- **What is needed**
An exact copy of the data is required. No picture may appear in it.

Saved entries:
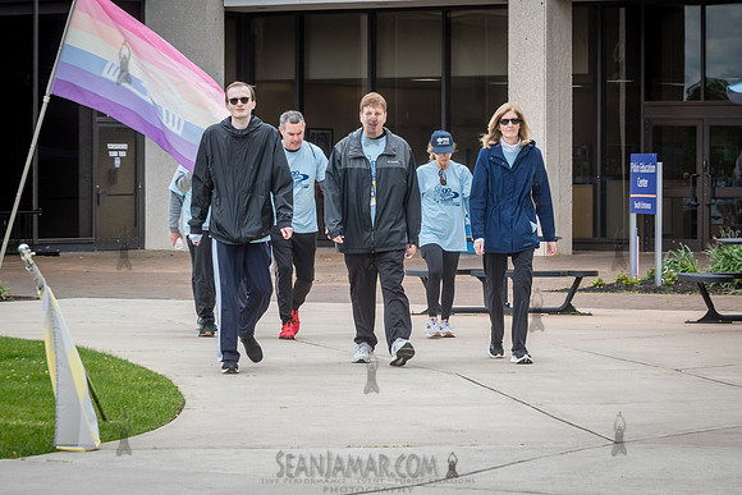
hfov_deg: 12.0
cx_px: 426
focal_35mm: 172
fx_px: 3542
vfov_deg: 8.0
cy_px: 278
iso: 400
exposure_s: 1/160
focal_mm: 145
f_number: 11
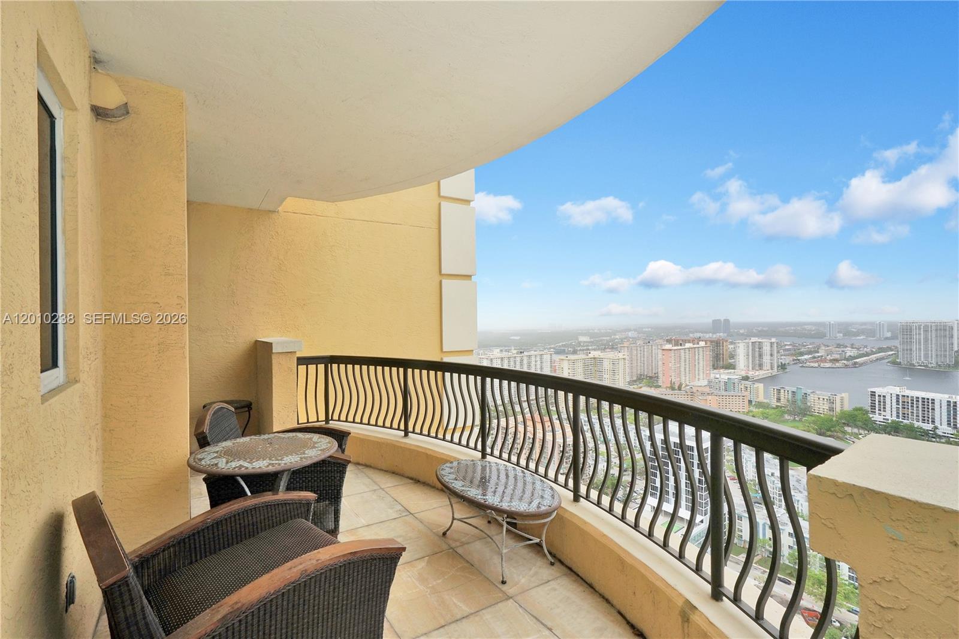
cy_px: 320
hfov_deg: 96.7
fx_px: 426
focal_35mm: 16
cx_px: 480
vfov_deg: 73.7
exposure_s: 1/60
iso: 250
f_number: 20
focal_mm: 16
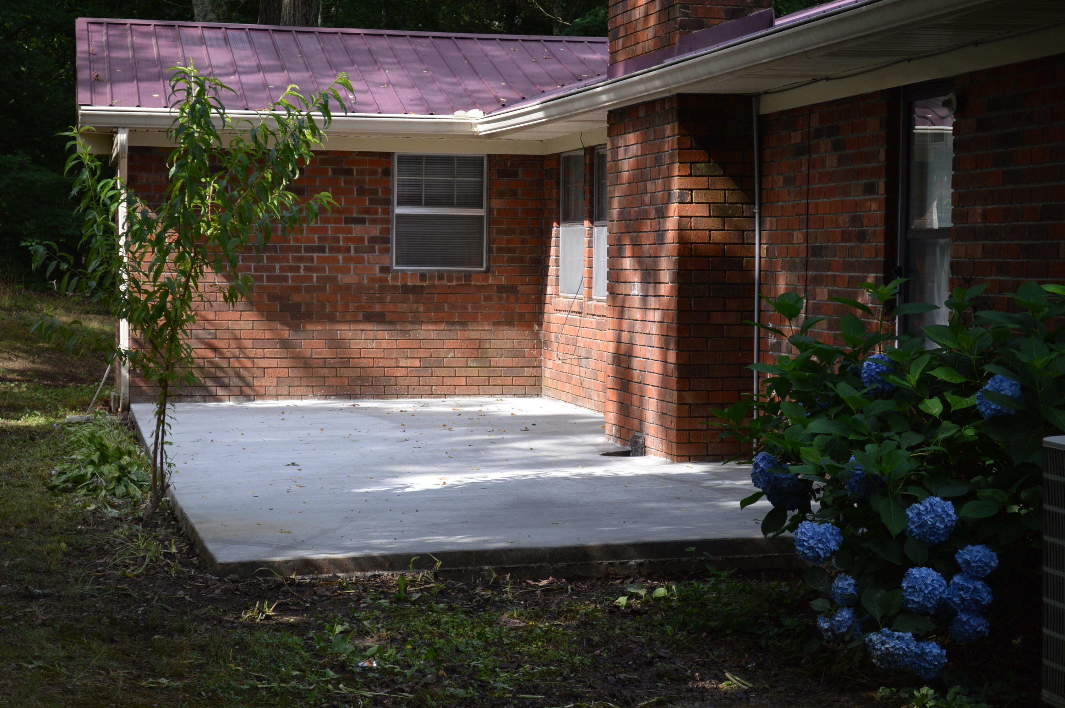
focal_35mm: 75
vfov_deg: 18.1
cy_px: 354
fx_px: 2217
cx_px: 532
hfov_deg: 27.0
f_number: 6.3
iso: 100
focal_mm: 50
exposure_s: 1/160
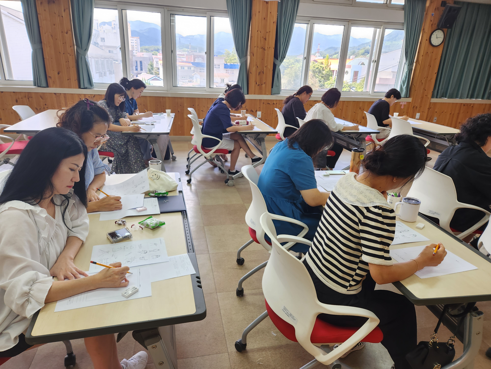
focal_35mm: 23
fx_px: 326
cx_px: 246
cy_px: 184
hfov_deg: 73.9
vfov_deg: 58.9
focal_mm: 5.4
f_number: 1.8
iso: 100
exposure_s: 1/180
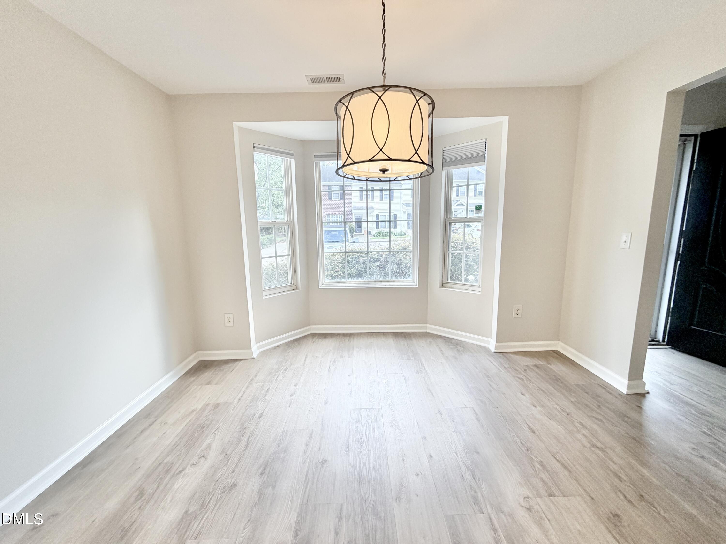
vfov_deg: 85.7
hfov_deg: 102.1
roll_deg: +1.2
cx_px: 363
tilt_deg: -9.3
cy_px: 272
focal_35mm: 14
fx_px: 294
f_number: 2.2
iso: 80
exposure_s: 1/111
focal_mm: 2.22
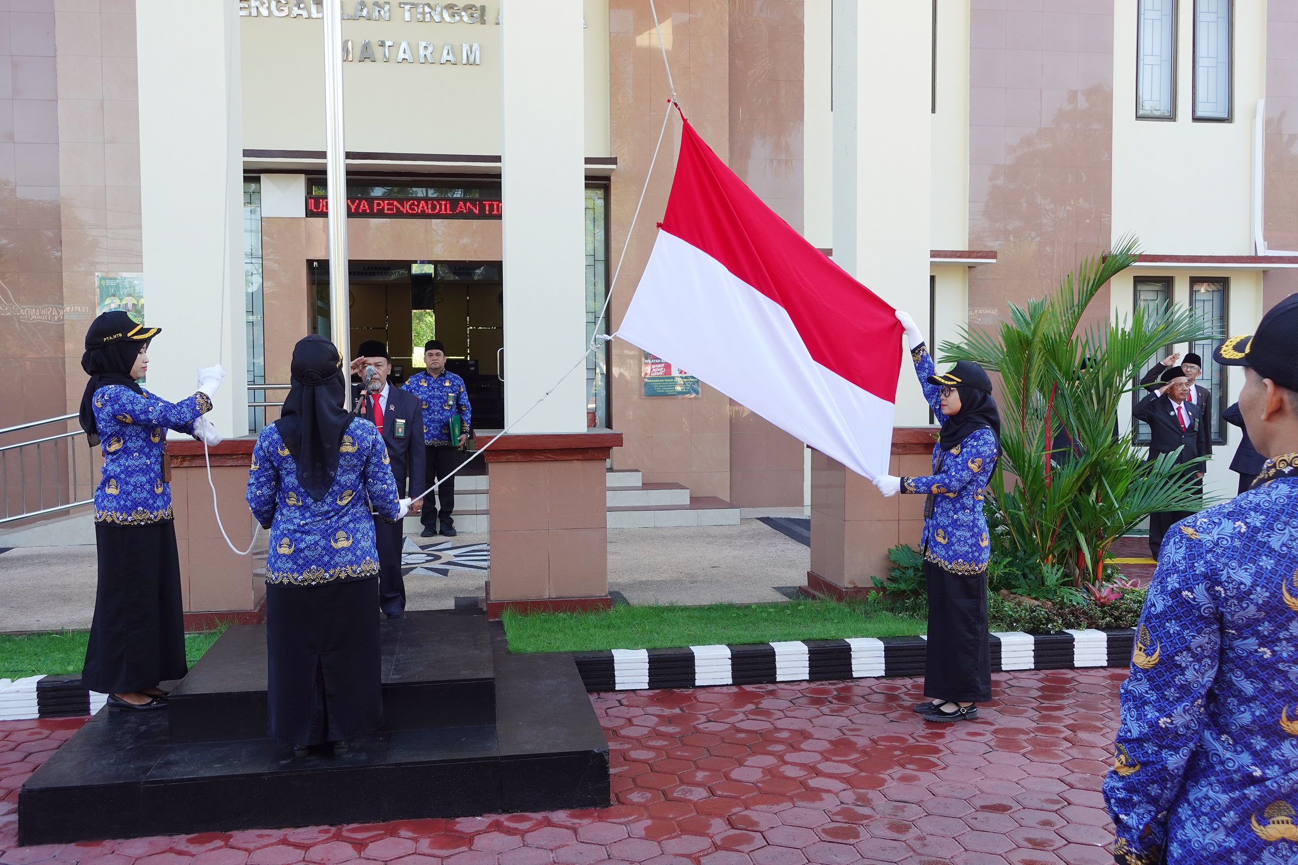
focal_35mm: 32
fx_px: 1154
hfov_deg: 58.7
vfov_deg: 41.1
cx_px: 649
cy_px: 432
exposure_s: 1/80
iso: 125
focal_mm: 12.27
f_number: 4.5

- **Solution**
hfov_deg: 12.0
cx_px: 426
focal_35mm: 172
fx_px: 3542
vfov_deg: 8.0
cy_px: 278
iso: 400
exposure_s: 1/160
focal_mm: 145
f_number: 11
cy_px: 320
hfov_deg: 96.7
fx_px: 426
focal_35mm: 16
cx_px: 480
vfov_deg: 73.7
exposure_s: 1/60
iso: 250
f_number: 20
focal_mm: 16
focal_35mm: 75
vfov_deg: 18.1
cy_px: 354
fx_px: 2217
cx_px: 532
hfov_deg: 27.0
f_number: 6.3
iso: 100
focal_mm: 50
exposure_s: 1/160
focal_35mm: 23
fx_px: 326
cx_px: 246
cy_px: 184
hfov_deg: 73.9
vfov_deg: 58.9
focal_mm: 5.4
f_number: 1.8
iso: 100
exposure_s: 1/180
vfov_deg: 85.7
hfov_deg: 102.1
roll_deg: +1.2
cx_px: 363
tilt_deg: -9.3
cy_px: 272
focal_35mm: 14
fx_px: 294
f_number: 2.2
iso: 80
exposure_s: 1/111
focal_mm: 2.22
focal_35mm: 32
fx_px: 1154
hfov_deg: 58.7
vfov_deg: 41.1
cx_px: 649
cy_px: 432
exposure_s: 1/80
iso: 125
focal_mm: 12.27
f_number: 4.5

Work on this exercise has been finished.